== Texte du document ==
+++++
L’arriéré de pension alimentaire pour la demanderesse dû par le défendeur est réduit à 20 000 $ et le solde est annulé. Le montant réduit sera payé par versements mensuels de 500 $, à compter du 1er décembre 2005.

 

[8]     Au paragraphe 1 de ses motifs, le juge Cole s’est exprimé de la sorte : [traduction] « Le défendeur, Michael John Beninger, demande la modification rétroactive de la pension alimentaire pour conjoint fixée par le juge Curtis dans son ordonnance du 11 février 2003[2]. En fait, le défendeur cherche à faire annuler l’arriéré de pension alimentaire pour conjoint et à faire modifier l’ordonnance en ce qui a trait à la pension alimentaire pour conjoint. » Le juge Cole a ensuite examiné les critères légaux permettant d’annuler ou de réduire un arriéré de pension alimentaire. Au paragraphe 31 de ses motifs, il a cité le passage suivant, tiré d’Earle v. Earle, [1999] B.C.J. no 383 (QL) (C.S.C.‑B.) :

 

          [traduction]

 

Pour qu’un juge puisse modifier une ordonnance alimentaire déjà rendue, les circonstances doivent avoir changé de façon importante depuis que l’ordonnance initiale a été rendue. Ainsi, il faut que le changement soit tel que, si le juge qui a rendu l’ordonnance initiale en avait eu connaissance, il aurait rendu une ordonnance différente. Le changement doit être significatif et durable. Autrement, la modification entraînera de l’incertitude, ce qui est contraire aux intérêts des enfants.

 

[Non souligné dans l’original.]

 

[9]     Lorsqu’il a exposé les faits de l’affaire au paragraphe 5 de ses motifs, le juge Cole a affirmé que le juge Curtis avait conclu que le revenu annuel de M. Beninger s’élevait à 312 000 $. Même après avoir reconnu que M. Beninger avait des problèmes de santé qui nuisaient à sa capacité de gagner des revenus, qu’il avait fait faillite, qu’il avait perdu son emploi le 31 décembre 2002 et que, par conséquent, sa situation d’emploi future était incertaine, le juge Curtis a affirmé que M. Beninger [traduction] « réussirait probablement à travailler avec succès comme avocat ». Le juge Curtis a ensuite fixé la pension alimentaire pour conjoint à 6 500 $ par mois (pièce A‑12, paragraphe 4).
+++++
== Données fournies ==
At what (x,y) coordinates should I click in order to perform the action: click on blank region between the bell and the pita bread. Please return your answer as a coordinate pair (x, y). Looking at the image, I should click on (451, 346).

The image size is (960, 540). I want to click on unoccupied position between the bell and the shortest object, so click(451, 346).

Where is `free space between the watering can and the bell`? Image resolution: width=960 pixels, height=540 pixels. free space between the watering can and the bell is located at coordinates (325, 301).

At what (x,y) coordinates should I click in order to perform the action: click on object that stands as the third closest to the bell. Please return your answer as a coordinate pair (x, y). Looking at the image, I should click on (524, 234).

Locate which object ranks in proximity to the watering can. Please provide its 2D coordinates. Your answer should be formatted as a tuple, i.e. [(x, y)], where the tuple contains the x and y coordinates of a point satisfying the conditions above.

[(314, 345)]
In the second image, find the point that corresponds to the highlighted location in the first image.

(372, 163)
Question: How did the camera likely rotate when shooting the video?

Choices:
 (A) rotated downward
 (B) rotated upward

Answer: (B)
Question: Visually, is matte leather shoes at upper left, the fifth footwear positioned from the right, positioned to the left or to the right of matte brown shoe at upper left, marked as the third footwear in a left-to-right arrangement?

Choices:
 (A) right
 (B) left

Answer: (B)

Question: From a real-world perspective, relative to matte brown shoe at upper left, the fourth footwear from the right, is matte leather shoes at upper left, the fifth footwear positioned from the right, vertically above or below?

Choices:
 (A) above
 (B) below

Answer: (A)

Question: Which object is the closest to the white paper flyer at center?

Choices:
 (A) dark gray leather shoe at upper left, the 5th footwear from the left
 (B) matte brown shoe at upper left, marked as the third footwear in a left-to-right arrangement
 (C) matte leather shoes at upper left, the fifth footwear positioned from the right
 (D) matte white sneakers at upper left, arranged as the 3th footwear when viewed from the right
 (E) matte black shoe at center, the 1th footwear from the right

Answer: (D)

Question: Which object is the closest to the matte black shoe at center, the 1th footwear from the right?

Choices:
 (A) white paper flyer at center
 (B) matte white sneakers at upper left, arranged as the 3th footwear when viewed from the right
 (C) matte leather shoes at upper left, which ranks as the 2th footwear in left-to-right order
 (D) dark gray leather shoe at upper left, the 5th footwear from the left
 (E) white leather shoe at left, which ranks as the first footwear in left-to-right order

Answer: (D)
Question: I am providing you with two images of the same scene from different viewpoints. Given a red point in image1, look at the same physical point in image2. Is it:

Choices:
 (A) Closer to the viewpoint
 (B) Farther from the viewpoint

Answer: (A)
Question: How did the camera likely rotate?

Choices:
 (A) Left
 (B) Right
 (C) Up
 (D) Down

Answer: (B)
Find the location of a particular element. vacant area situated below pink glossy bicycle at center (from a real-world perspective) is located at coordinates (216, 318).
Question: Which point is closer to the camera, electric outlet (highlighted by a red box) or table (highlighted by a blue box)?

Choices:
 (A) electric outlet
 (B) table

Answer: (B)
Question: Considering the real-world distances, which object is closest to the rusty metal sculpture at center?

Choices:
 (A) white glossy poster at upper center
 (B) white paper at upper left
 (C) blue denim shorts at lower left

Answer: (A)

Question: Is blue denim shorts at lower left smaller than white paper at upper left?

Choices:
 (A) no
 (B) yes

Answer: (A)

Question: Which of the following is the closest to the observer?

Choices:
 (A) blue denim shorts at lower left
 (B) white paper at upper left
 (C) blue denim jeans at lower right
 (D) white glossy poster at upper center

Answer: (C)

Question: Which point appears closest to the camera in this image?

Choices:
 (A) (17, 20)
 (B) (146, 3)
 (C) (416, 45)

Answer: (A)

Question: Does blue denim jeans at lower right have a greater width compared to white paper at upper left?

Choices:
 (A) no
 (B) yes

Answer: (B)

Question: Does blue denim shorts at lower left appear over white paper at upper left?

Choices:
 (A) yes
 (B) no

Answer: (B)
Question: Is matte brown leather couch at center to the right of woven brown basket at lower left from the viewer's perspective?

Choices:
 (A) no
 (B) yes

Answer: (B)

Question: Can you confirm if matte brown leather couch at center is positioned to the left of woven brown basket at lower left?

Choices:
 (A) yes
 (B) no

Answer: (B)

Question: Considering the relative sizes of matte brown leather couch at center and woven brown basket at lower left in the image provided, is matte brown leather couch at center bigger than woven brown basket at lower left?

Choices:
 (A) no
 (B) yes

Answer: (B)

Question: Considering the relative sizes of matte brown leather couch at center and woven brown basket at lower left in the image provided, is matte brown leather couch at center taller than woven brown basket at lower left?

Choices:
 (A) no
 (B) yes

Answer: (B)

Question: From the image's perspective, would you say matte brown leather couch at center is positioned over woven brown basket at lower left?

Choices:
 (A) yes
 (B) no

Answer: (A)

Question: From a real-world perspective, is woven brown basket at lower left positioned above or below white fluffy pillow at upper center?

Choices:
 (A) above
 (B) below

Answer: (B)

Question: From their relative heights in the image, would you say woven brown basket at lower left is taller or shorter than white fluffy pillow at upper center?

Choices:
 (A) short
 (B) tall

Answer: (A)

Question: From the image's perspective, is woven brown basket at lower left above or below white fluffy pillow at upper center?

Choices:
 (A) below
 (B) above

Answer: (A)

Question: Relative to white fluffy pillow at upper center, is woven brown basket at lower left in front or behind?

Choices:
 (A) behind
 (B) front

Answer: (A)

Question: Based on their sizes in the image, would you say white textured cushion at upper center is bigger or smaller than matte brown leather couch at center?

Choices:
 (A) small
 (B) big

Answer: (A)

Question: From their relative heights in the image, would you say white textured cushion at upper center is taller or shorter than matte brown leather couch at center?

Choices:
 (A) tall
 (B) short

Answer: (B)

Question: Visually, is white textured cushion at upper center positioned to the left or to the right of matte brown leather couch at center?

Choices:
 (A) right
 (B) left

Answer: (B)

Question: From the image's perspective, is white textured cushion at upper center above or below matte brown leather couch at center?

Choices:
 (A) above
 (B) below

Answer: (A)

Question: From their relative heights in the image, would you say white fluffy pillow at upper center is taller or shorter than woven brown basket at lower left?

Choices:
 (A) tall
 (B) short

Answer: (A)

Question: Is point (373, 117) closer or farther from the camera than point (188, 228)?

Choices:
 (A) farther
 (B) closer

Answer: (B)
+++++
== Énoncé 1 ==
D'après le texte sur la pension alimentaire, à combien le juge Curtis a-t-il fixé la pension alimentaire pour conjoint ?
== Énoncé 2 ==
Prolongez le texte sur la pension alimentaire après sa dernière phrase.

== Réponse finale 1 ==
6 500 $ par mois.

== Réponse finale 2 ==
 

[10]    Cependant, les espoirs du juge Curtis ne se sont jamais concrétisés. Pour plusieurs raisons, M. Beninger n’a pas réussi à trouver de travail comme avocat. En fait, il a dû s’endetter pour payer ses frais de subsistance. Comme on pourrait s’y attendre, il n’a pas réussi à faire ses paiements de pension alimentaire pour conjoint à temps. Le juge Cole a calculé qu’en date de juin 2004, l’arriéré dû par M. Beninger totalisait 69 416 $.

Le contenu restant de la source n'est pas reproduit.